#### [Excerpt provided]
=== Section Start ===

Evaluation of the DNA barcoding approach to develop a reference data-set for the threatened flora of Sicily
- Authors: Giovino, A; Marino, P; Domina, G; Scialabba, A; Schicchi, R; Diliberto, G; Rizza, C; Scibetta, S
- Publication year: 2016
- Type: Articolo in rivista (Articolo in rivista)
- OA Link: http://hdl.handle.net/10447/103465
The Mediterranean Basin is one of the most significantly altered World Biodiversity Hotspots with extensive habitat loss and fast genetic population erosion, for which urgent biodiversity reconnaissance and preservation actions are required. In particular, Sicily has about 600 taxa classified as threatened or near-threatened. The correct recognition and identification of such biodiversity is required for supporting further activities. The objective of this work is to assess the ability of the DNA barcoding approach to identify different taxonomic groups from a collection of the most threatened plant taxa, throughout natural Sicilian populations. The evaluation of the DNA barcoding core markers, rbcL and matK, was carried out on 30 taxa belonging to 13 families. DNA barcode fragments were recovered from all taxa (100%). The rbcL gene was recovered from 97% of the taxa and matK gene from 73%. In this test, 19 taxa overall (63%) were totally resolved at the specific or subspecific level, by at least one of the core markers. Fourteen of the 17 most threatened taxa (EN, CR) included in this work were totally discriminated. The matK and rbcL locus, respectively, resolved 64% and 48% of the taxa successfully sequenced. The matK gene expressed the highest genetic distance (K2P value), from 0.4% to 8.6%, against a range of 0.1–2% of rbcL gene. However, the rbcL gene appeared a good compromise between PCR, sequencing success and species-level resolution. Cryptic groups suggest the implementation of additional barcoding markers or different primer combinations, particularly for matK, in order to increase the performances. However, this preliminary result confirms the potential of the barcoding approach for quick identification of unknown and heterogeneous plant groups to generate a dedicated reference data-set of the threatened Sicilian flora for a wide range of applications.

=== Section End ===

#### [Data]
=== Section Start ===

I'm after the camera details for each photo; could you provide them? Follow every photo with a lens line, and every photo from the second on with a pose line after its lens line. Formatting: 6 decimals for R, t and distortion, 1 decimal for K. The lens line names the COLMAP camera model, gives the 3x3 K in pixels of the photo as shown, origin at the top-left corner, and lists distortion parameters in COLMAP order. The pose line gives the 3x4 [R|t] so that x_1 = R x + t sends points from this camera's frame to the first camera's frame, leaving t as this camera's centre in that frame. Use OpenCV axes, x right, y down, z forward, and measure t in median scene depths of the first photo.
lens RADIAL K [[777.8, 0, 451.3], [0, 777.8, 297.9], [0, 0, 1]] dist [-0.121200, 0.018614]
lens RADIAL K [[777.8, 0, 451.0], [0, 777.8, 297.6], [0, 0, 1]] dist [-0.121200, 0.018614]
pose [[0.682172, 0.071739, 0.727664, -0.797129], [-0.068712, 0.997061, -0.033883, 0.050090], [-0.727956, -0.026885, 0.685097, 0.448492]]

=== Section End ===

#### [Work task]
Give back, word for word, the stretch of the DNA barcoding abstract from "Evaluation of the DNA barcoding approach" through "(Articolo in rivista)".

#### [Result of the exercise]
Evaluation of the DNA barcoding approach to develop a reference data-set for the threatened flora of Sicily
- Authors: Giovino, A; Marino, P; Domina, G; Scialabba, A; Schicchi, R; Diliberto, G; Rizza, C; Scibetta, S
- Publication year: 2016
- Type: Articolo in rivista (Articolo in rivista)